Subsection (a) of the noble Lord's amendment refers rather bafflingly, as my noble friend Lord Fowler, pointed out, to a minimum level of management tiers. I am not quite sure how that would be interpreted by the courts, but I believe that the noble Lord is drawing attention to the published proposals for the board's organisational structure. In line with the vision we set out in the White Paper, the proposals put forward make clear that the board will be a single nationwide organisation that will work across the country to improve quality and outcomes. However, there are some who have focused on the board's proposal for a maximum of five layers of management, claiming that this represents some sort of increase rather than a reduction in bureaucracy. That is not the case. The structure proposed by the board is based on sound and well recognised principles of effective organisational structure. The proposed organisational structure for the board is designed above all to support it in its overarching role to improve health outcomes. What surely matters is the board's efficiency and effectiveness. In fact, as I have already said, the board will operate with a 50 per cent reduction in running costs in comparison with the current system. I am not attracted to the part of the amendment that requires the Secretary of State to influence the number of management tiers in the NHS Commissioning Board. Apart from being inappropriate, it is unnecessary. The Bill already makes clear that the Secretary of State sets the resource limit for the board and new Section 223E of the 2006 Act allows him to impose a cap on administrative spend. Together these provisions ensure that financial limits are placed on the board, which will necessarily influence the way in which it is structured. However, I believe it would be inappropriate for the Secretary of State to go any further than this in influencing the organisational design of the board. The board is the body best placed to determine how to organise itself in the most effective and efficient way. It is therefore our intention to allow it as much autonomy as possible in determining its own membership, structures and procedures.

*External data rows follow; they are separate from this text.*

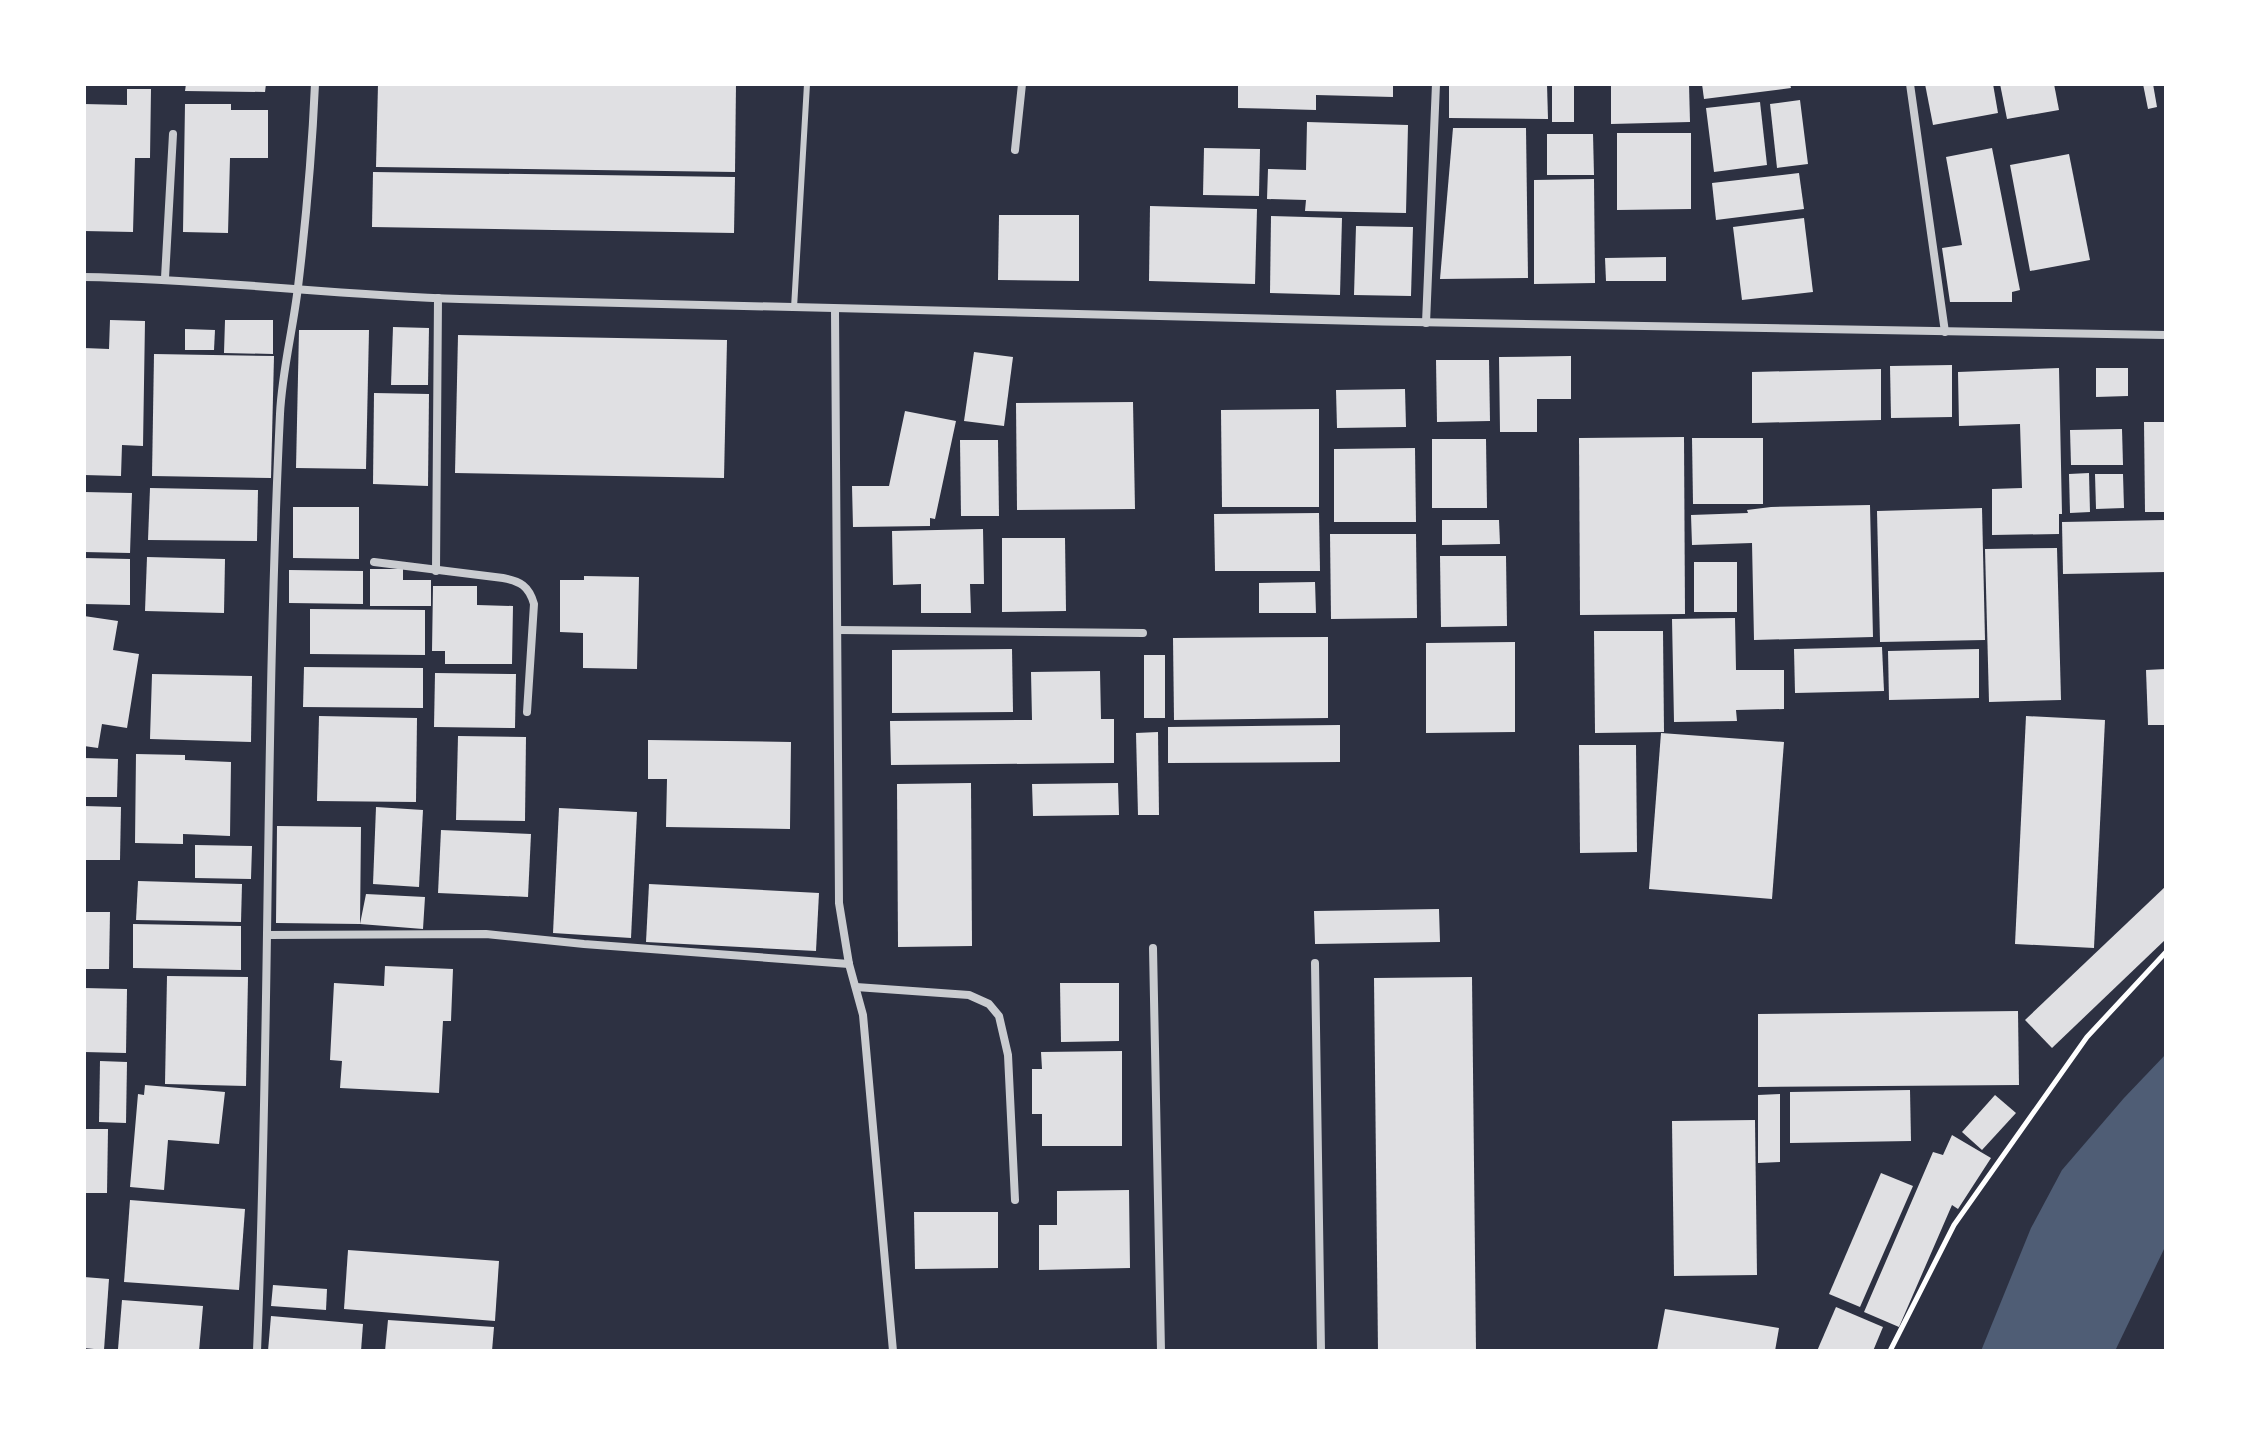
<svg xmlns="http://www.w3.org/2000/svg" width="2250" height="1435" font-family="'IBM Plex Sans',sans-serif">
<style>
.water{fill:#4f5d75}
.building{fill:#e0e0e3}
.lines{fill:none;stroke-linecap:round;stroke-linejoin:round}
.path{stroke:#fff;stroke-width:5}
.service{stroke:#caccd0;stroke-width:6}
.minor{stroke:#caccd0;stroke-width:8}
</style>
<rect width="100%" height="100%" fill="#2d3142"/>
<!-- water -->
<path class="water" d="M2166,1054V1245L2115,1351H1981L2031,1228L2062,1170L2124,1098Z"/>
<!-- building -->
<g class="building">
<path d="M186,84H266L265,92L185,91Z"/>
<path d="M378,84H736L735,172L376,167Z"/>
<path d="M1238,84H1393V97L1316,95V110L1238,108Z"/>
<path d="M1449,84H1547L1548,119L1449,118Z"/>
<rect x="1552" y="84" width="22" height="38"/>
<path d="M1611,84H1689L1690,122L1611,124Z"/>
<path d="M1702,84H1790L1791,88L1704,99Z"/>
<path d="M1925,84H1993L1998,113L1933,125Z"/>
<path d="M2000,84H2054L2059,110L2007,119Z"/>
<path d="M2143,84H2153L2157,107L2148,109Z"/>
<path d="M127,89H151L150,158H135L133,232L84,231V104L127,105Z"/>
<path d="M1800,100L1808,164L1777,168L1770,104Z"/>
<path d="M1760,102L1767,165L1714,172L1706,108Z"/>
<path d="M185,104H231V110H268V158H230L228,233L183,232Z"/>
<path d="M1307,122L1408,125L1406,213L1305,211L1306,200L1267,199L1268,169L1306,170Z"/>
<path d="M1453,128H1526L1528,278L1440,279Z"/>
<path d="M1617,133H1691V209L1617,210Z"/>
<path d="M1547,134H1593L1594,175H1547Z"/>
<path d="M1204,148L1260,149L1259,196L1203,195Z"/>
<path d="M1992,148L2020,290L2012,292V302H1950L1942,248L1962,245L1946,157Z"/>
<path d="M2069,154L2090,260L2030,271L2010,165Z"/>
<path d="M373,172L735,177L734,233L372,227Z"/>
<path d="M1799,173L1804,209L1716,220L1712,183Z"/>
<path d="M1594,179L1595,283L1534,284V180Z"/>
<path d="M1150,206L1257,209L1255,284L1149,281Z"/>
<path d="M999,215H1079V281L998,280Z"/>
<path d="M1271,216L1342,218L1340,295L1270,293Z"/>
<path d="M1804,218L1813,292L1742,300L1733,227Z"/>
<path d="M1356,226L1413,227L1411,296L1354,295Z"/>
<path d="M1666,257V281H1606L1605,258Z"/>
<path d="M110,320L145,321L143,446L122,445L121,476L84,475V348L109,349Z"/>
<path d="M225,320H273V354L224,353Z"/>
<path d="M393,327L429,328L428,385H391Z"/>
<path d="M185,329L215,330L214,350H185Z"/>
<path d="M299,330H369L366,469L296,468Z"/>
<path d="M458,335L727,340L724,478L455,473Z"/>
<path d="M974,352L1013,357L1004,426L964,421Z"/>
<path d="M154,354L274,356L271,478L152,476Z"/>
<path d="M1571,356V399H1537V432H1500L1499,357Z"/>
<path d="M1436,360H1489L1490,421L1437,422Z"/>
<path d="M1952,365V417L1891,418L1890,366Z"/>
<path d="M2059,368L2062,514H2059V534L1992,535V489L2022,488L2020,424L1959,426L1958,372Z"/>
<path d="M2096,368H2128V396L2096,397Z"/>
<path d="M1881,369V420L1752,423V372Z"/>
<path d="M1405,389L1406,427L1337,428L1336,390Z"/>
<path d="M374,393L429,394L428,486L373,484Z"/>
<path d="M1133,402L1135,509L1017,510L1016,403Z"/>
<path d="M1319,409V507H1222L1221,410Z"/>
<path d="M905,411L956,421L935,519L930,518V526L853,527L852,486H889Z"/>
<path d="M2144,422H2166V512H2145Z"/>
<path d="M2122,429L2123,465H2071L2070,430Z"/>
<path d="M1684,437L1685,614L1580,615L1579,438Z"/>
<path d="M1692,438H1763V504H1693Z"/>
<path d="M1432,439H1486L1487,508H1432Z"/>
<path d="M960,440H998L999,516H961Z"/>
<path d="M1415,448L1416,522H1334V449Z"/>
<path d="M2089,473L2090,512L2070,513L2069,474Z"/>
<path d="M2095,474H2123L2124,508L2096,509Z"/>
<path d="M150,488L258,490L257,541L148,540Z"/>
<path d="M84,492L132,493L130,553L84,552Z"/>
<path d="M1870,505L1873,637L1754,640L1752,543L1692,545L1691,515L1748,513L1747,510L1771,507Z"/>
<path d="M293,507H359V559L293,558Z"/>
<path d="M1982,508L1985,640L1880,642L1877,511Z"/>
<path d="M1319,513L1320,571H1215L1214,514Z"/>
<path d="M1442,520H1499L1500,544L1442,545Z"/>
<path d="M2166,520V572L2063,574L2062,522Z"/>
<path d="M983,529L984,584H970L971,613H921V584L893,585L892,531Z"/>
<path d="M1330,534H1416L1417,618L1331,619Z"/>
<path d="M1002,538H1065L1066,611L1002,612Z"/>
<path d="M2057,548L2061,700L1989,702L1985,549Z"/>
<path d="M1440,556H1506L1507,626L1441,627Z"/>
<path d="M147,557L225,559L224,613L145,611Z"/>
<path d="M84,558L130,559V605L84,604Z"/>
<rect x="1694" y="562" width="43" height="50"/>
<path d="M370,569H403V580H431V606H370Z"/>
<path d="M289,570L363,571V604L289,603Z"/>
<path d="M584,576L639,577L637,669L583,668V633L560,632V580H584Z"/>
<path d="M1315,582L1316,613H1259V583Z"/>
<path d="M433,586H477V605L513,606L512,664H445V651H432Z"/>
<path d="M310,609L425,610V655L310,654Z"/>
<path d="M84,616L118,621L113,650L139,654L127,728L102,724L98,748L84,746Z"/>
<path d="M1735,618L1736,670H1784V709L1736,710L1737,721L1674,722L1672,619Z"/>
<path d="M1594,631H1663L1664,732L1595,733Z"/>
<path d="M1328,637V718L1174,720L1173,638Z"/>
<path d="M1515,642V732L1426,733V643Z"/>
<path d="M1882,647L1884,691L1795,693L1794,649Z"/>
<path d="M1012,649L1013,712L892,713V650Z"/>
<path d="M1979,649V698L1889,700L1888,651Z"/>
<rect x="1144" y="655" width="21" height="63"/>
<path d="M304,667L423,668V708L303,707Z"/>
<path d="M2166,669V725H2148L2146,670Z"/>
<path d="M1100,671L1101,719H1114V763L891,765L890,721L1032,720L1031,672Z"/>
<path d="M435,673L516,674L515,728L434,727Z"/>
<path d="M152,674L252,676L251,742L150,739Z"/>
<path d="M319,716L417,718L416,802L317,801Z"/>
<path d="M2026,716L2105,720L2094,948L2015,944Z"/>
<path d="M1340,725V762L1168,763V727Z"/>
<path d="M1158,732L1159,815H1138L1136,733Z"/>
<path d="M1661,733L1784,742L1772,899L1649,889Z"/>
<path d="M458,736L526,737L525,821L456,820Z"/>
<path d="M648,740L791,742L790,829L666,827L667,779H648Z"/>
<path d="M1579,745H1636L1637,852L1580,853Z"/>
<path d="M136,754L185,755V760L231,762L230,836L183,834V844L135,843Z"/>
<path d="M84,758L118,759L117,797H84Z"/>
<path d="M971,783L972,946L898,947L897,784Z"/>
<path d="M1118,783L1119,815L1033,816L1032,784Z"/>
<path d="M84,806L121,807L120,860H84Z"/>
<path d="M376,807L423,810L419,887L373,884Z"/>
<path d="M559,808L637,812L631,938L553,933Z"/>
<path d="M277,826L361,827L360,924L366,894L425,897L423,929L360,924L276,923Z"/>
<path d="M441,830L531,834L528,897L438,893Z"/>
<path d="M195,845L252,846L251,879L195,878Z"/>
<path d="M138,881L242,884L241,922L136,920Z"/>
<path d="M649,884L819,893L816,951L646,942Z"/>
<path d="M2166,886V939L2052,1048L2025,1020Z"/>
<path d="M1439,909L1440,942L1315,944L1314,911Z"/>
<path d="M84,912H110L109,969H84Z"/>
<path d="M133,924L241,926V970L133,968Z"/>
<path d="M385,966L453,969L451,1021H443L439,1093L340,1088L342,1061L330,1060L334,983L384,986Z"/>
<path d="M167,976L248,977L246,1086L165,1084Z"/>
<path d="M1472,977L1476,1351H1378L1374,978Z"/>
<path d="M1060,983H1119V1041L1061,1042Z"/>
<path d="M84,988L127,989L126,1053L84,1052Z"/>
<path d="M2018,1011L2019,1085L1758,1087V1014Z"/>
<path d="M1122,1051V1146H1042V1114H1032V1069H1042L1041,1052Z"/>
<path d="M100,1061L127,1062L126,1123L99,1122Z"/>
<path d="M145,1085L225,1092L219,1144L168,1140L164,1190L130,1187L138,1094L144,1095Z"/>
<path d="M1910,1090L1911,1141L1790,1143V1092Z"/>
<path d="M1780,1094V1162L1758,1163V1095Z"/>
<path d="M1995,1095L2016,1113L1982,1150L1962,1132Z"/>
<path d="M1755,1120L1757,1275L1674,1276L1672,1121Z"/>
<path d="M84,1129H108L107,1193H84Z"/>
<path d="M1952,1135L1991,1158L1958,1209L1952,1205L1899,1327L1864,1312L1933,1152L1943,1155Z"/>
<path d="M1881,1173L1913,1186L1860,1307L1829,1294Z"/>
<path d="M1129,1190L1130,1268L1039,1270V1225H1057V1191Z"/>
<path d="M130,1200L245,1209L239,1290L124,1282Z"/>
<path d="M914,1212H998V1268L915,1269Z"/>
<path d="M348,1250L499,1261L495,1321L344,1309Z"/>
<path d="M84,1277L109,1279L104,1350L84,1348Z"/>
<path d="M273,1285L327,1289L326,1310L271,1306Z"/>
<path d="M122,1300L203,1306L199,1351L118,1349Z"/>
<path d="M1836,1307L1883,1327L1873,1351H1817Z"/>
<path d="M1665,1309L1779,1328L1775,1351H1657Z"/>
<path d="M271,1316L363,1324L361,1351H268Z"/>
<path d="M388,1320L494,1327L492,1351H385Z"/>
</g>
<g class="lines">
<!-- path -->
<path class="path" d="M1890,1351L1954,1225L2087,1037L2166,952"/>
<!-- service -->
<path class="service" d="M794,308L807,84"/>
<!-- minor -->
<g class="minor">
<path d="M1910,84L1945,332"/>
<path d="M1015,150L1022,84"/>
<path d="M84,277C210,279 335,295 460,299C1029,315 1597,327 2166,335"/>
<path d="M165,278L173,134"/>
<path d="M835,310L839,903L849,964L863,1015L893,1351"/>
<path d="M1426,323L1436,84"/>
<path d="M374,562L503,578C520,581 529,586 534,604L527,712"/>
<path d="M436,571L438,298"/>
<path d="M839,630L1143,633"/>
<path d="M268,935L486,934L584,944L849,964"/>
<path d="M1153,948L1161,1351"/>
<path d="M1315,963L1321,1351"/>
<path d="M856,987L969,995L989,1004L999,1016L1008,1055L1015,1200"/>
<path d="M257,1351C270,1039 265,726 280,414C282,371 293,330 298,287C306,220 312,152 315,84"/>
</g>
</g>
<!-- border -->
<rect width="2250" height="1435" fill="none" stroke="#ffffff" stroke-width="172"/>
</svg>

All our proposals for modernising the NHS, including the provisions in the Bill, are designed to minimise bureaucracy, micromanagement and unnecessary waste to enable the whole system to focus on what really matters, which is patient outcomes. For example, the outcomes framework will directly link quality improvement and outcomes with commissioning; clinically-led commissioning groups will be judged, through the commissioning outcomes framework, on whether they improve patient outcomes and experience rather than process targets; the NHS Commissioning Board will hold GP commissioners to account for their performance against NICE indicators; and CCGs will hold providers to account for driving up quality improvement using contracts and incentives. It is quality and outcomes that matter and with the safeguards already in place to limit administrative spend throughout the system, I believe that the noble Lord's amendment is unnecessary. I hope that he will feel able to withdraw it.